Jointly developed by CDC and IHI with guidance and input from a variety of experts, the Driver Diagram and Change Package lays out a number of practical steps that hospitals can follow to help reduce the rate of overuse and misuse of antibiotics. Ultimately, the diagram and package will seek to carry out any proposed changes needed to improve the use of antibiotics in the healthcare system, especially at the front line.
While antibiotics are often the most powerful medical tool in combating life-threatening bacterial diseases, their effectiveness is compromised when they are used inappropriately. Overuse and misuse contribute both to antibiotic resistance, a growing problem in the United States and elsewhere, and to a decrease in the supply of these vital resources. An estimated 50 percent or more of antibiotic use in U.S. hospitals is inappropriate.
Dr. Edward Septimus, medical director of infection prevention and epidemiology for the Hospital Corporation of America, will serve as the faculty lead for the testing project.
“We know improvements in antibiotic use can be made, and this project will help us better understand how to make them in a variety of different hospital settings,” Septimus said in an IHI press release.
Dr. Scott Flanders, professor of medicine at the University of Michigan and past president of the Society of Hospital Medicine, the largest organization representing hospitalists, will also serve as a faculty member to oversee the pilot program.
“Increasingly, hospitalists are on the front line of care in U.S. hospitals,” Flanders said. “They are well-positioned to contribute to this pilot project and have a longstanding commitment to improving health care quality.”

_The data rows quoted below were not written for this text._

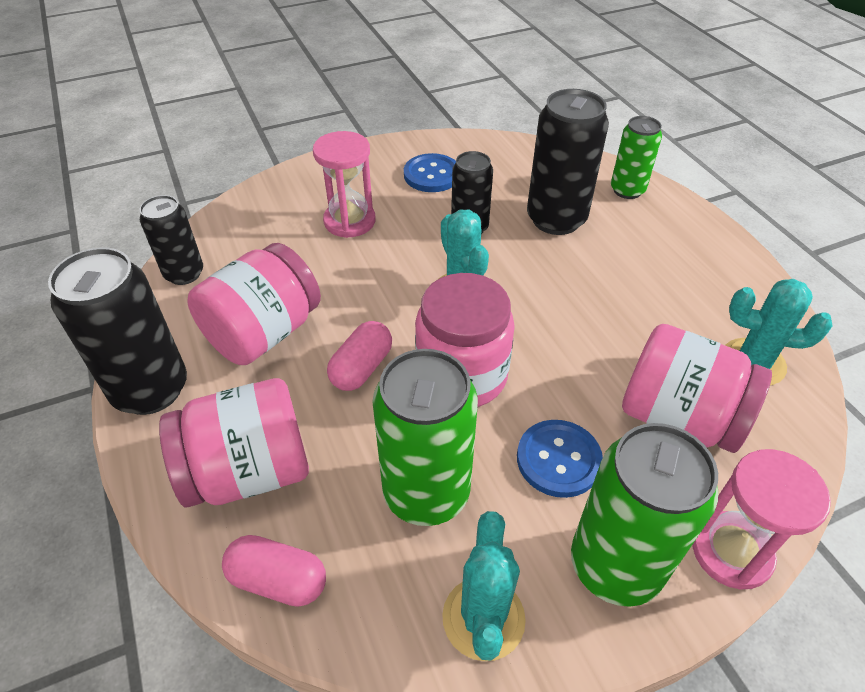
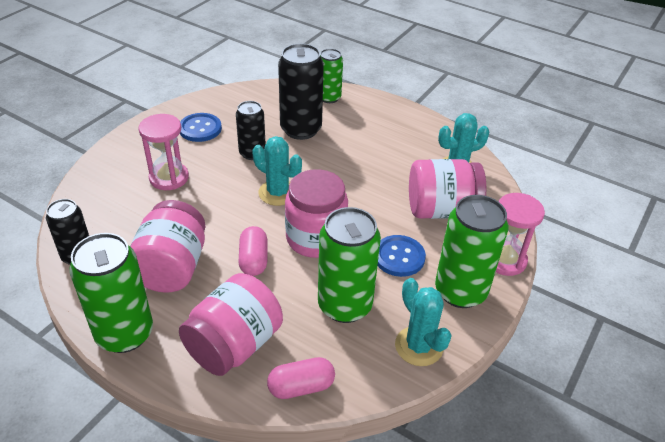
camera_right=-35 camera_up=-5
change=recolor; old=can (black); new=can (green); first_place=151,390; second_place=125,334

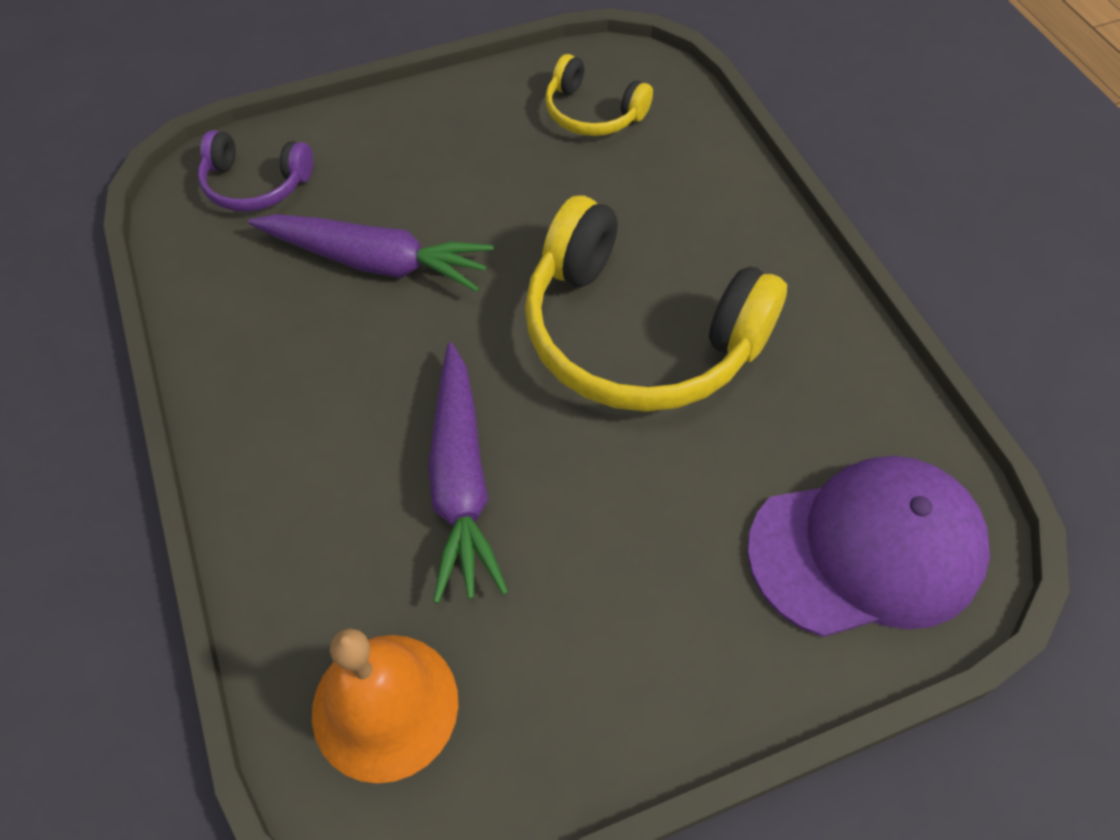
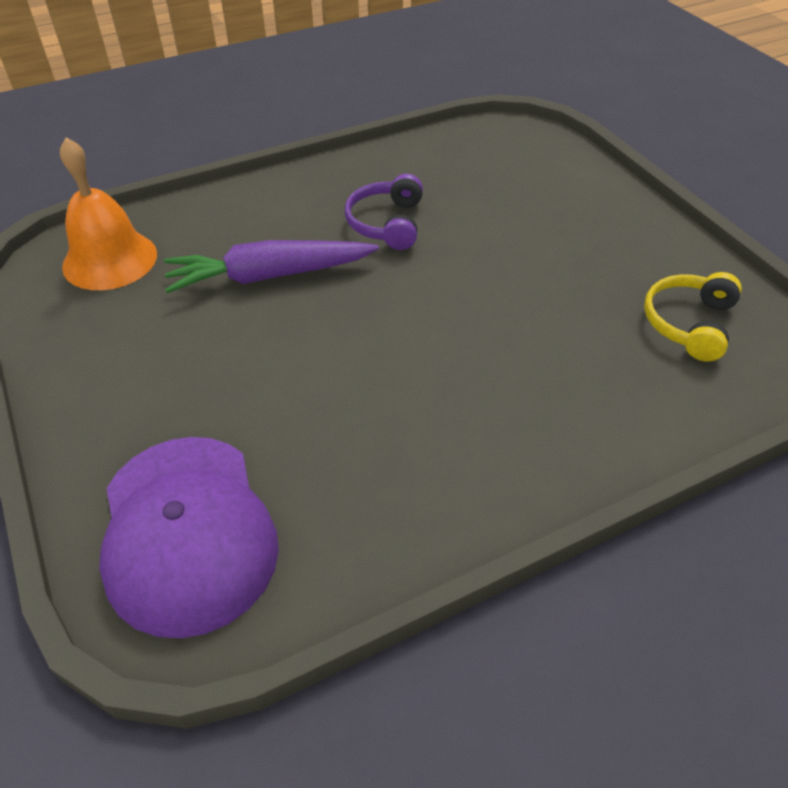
camera_right=85 camera_up=-10
change=move; old=headphones (purple); first_place=255,185; second_place=386,223
change=delete; old=carrot (purple); first_place=376,262
change=delete; old=headphones (yellow); first_place=638,335

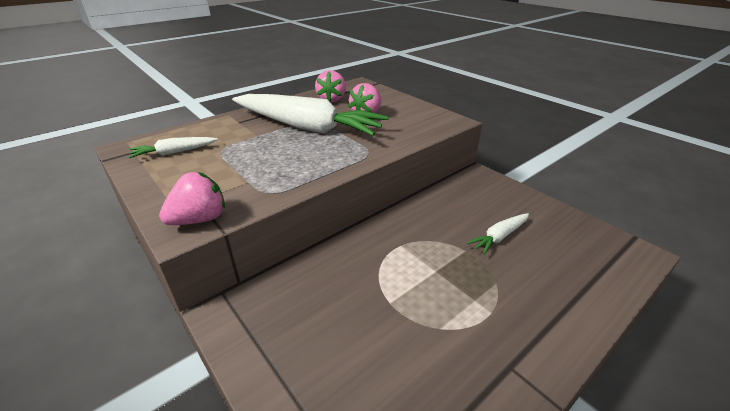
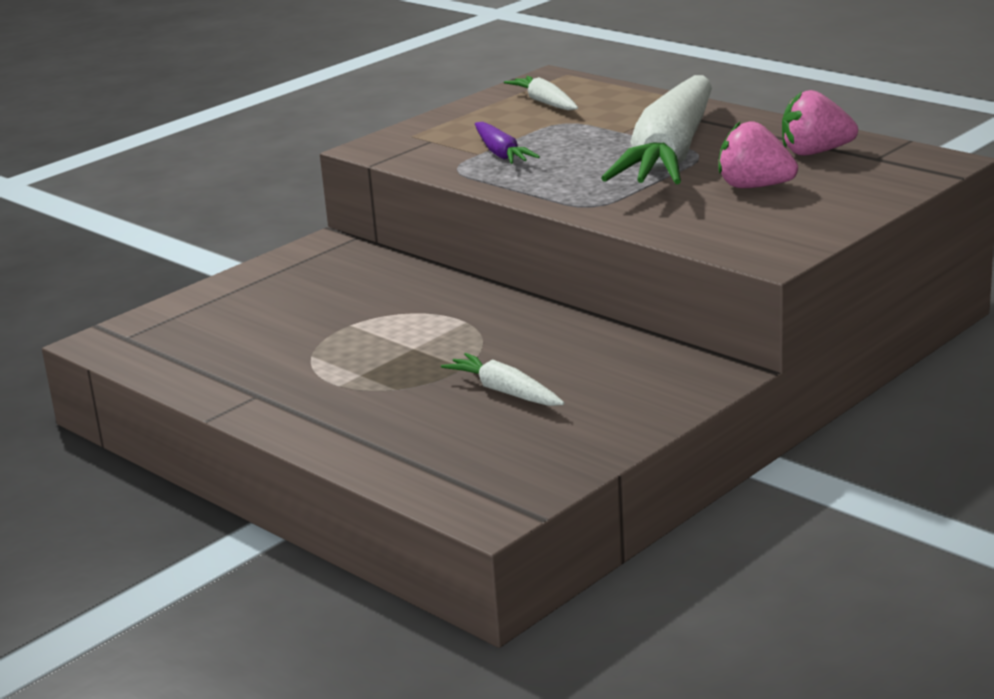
camera_right=85 camera_up=-10
change=insert; new=carrot (purple); second_place=501,153
change=delete; old=strawberry (pink); first_place=200,219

The Institute for Healthcare Improvement, based in Cambridge, Mass., is an independent nonprofit organization that works with healthcare providers and other health organizations leaders to improve the safety and effectiveness of healthcare.
Arjun Srinivasan, medical director of the CDC’s Get Smart for Healthcare program, which aims to improve antibiotic use in hospitals, said in a statement that the goal of pilot program is to help develop a practical action plan that all hospitals eventually will be able to use and implement to improve antibiotic use.